• _Work task_:
Copy out the material line for line, starting at its first line and ending with the line that contains "Nearly 400 students", including that line.

• _Available records_:

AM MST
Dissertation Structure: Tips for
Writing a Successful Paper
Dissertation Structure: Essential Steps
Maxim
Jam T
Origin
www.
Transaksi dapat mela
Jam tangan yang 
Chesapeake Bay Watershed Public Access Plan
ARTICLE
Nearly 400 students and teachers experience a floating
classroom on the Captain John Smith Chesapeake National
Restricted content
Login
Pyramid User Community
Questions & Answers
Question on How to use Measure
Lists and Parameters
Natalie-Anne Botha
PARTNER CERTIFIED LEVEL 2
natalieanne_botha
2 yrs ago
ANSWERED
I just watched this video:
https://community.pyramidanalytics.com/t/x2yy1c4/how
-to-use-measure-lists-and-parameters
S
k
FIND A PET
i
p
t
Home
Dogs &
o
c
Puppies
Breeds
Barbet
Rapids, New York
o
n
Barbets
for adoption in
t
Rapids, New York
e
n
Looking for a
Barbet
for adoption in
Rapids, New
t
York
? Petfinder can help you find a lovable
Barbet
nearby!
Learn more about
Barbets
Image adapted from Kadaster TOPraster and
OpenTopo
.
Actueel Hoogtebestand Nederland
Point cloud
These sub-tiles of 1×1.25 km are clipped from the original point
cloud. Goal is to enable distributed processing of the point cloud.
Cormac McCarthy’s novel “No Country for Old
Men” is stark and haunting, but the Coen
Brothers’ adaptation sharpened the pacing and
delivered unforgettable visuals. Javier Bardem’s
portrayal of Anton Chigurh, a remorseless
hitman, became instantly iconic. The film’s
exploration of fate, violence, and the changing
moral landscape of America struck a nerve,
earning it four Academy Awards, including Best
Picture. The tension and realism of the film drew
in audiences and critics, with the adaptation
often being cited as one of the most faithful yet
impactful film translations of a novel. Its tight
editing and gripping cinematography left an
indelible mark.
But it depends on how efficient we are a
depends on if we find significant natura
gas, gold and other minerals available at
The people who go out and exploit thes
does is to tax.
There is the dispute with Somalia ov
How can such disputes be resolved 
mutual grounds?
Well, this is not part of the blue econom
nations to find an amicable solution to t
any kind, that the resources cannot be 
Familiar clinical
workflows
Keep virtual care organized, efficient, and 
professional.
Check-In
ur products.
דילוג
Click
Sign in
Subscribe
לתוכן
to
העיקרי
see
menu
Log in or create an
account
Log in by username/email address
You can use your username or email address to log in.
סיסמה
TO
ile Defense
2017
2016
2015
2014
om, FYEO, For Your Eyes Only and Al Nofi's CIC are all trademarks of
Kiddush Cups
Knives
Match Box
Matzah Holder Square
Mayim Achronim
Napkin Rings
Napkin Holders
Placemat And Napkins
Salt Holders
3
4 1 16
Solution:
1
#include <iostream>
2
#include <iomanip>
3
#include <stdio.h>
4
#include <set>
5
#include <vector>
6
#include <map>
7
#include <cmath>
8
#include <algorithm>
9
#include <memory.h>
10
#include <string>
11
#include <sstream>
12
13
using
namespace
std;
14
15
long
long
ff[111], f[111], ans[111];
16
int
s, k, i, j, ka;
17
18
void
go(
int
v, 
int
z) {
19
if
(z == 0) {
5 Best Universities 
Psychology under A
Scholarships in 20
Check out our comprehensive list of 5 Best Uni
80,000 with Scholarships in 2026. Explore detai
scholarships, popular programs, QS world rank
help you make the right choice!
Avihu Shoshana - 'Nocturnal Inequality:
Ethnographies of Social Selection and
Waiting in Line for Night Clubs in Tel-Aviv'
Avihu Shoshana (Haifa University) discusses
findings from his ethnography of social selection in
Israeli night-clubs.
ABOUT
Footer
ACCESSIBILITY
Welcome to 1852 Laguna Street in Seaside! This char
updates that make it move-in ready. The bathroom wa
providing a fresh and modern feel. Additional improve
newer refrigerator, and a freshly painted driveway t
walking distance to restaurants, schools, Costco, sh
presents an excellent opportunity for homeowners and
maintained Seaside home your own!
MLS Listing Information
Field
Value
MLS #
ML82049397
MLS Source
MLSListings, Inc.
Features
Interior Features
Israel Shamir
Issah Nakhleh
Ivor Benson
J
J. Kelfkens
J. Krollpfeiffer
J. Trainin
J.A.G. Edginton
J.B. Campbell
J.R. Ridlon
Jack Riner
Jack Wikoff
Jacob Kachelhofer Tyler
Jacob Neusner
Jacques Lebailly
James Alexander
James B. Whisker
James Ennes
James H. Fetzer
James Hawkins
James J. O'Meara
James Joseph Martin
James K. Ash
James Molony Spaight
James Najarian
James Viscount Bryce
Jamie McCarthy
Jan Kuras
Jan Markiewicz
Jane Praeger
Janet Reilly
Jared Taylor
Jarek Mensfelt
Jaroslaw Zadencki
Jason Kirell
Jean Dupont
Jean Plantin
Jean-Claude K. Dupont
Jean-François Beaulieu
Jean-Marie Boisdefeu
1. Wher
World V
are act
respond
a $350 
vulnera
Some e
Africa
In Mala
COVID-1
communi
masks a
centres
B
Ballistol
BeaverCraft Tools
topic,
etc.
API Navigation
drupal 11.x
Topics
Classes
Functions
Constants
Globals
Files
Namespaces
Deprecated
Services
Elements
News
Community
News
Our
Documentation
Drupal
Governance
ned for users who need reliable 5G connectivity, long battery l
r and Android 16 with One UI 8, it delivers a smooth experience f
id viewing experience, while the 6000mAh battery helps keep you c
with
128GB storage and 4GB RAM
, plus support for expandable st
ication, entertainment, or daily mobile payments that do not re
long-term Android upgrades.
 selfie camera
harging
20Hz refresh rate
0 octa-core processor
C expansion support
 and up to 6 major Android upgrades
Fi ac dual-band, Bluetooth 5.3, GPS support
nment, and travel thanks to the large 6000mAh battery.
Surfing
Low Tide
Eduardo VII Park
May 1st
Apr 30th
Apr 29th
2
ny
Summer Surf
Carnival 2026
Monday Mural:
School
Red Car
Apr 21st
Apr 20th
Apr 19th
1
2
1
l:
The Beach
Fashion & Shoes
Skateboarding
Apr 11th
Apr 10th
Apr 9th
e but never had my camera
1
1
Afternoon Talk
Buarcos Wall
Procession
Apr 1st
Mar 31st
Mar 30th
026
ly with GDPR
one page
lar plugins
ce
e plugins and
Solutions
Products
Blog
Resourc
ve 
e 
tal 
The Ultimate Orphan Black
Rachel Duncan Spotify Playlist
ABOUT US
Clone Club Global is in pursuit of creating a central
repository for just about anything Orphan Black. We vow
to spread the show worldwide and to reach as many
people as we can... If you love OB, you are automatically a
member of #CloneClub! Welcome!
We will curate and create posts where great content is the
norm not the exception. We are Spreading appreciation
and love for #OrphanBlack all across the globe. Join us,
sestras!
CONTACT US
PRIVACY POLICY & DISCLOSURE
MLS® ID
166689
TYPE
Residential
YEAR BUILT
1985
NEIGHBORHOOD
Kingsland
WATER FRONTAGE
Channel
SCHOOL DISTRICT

• _Exercise result_:
AM MST
Dissertation Structure: Tips for
Writing a Successful Paper
Dissertation Structure: Essential Steps
Maxim
Jam T
Origin
www.
Transaksi dapat mela
Jam tangan yang 
Chesapeake Bay Watershed Public Access Plan
ARTICLE
Nearly 400 students and teachers experience a floating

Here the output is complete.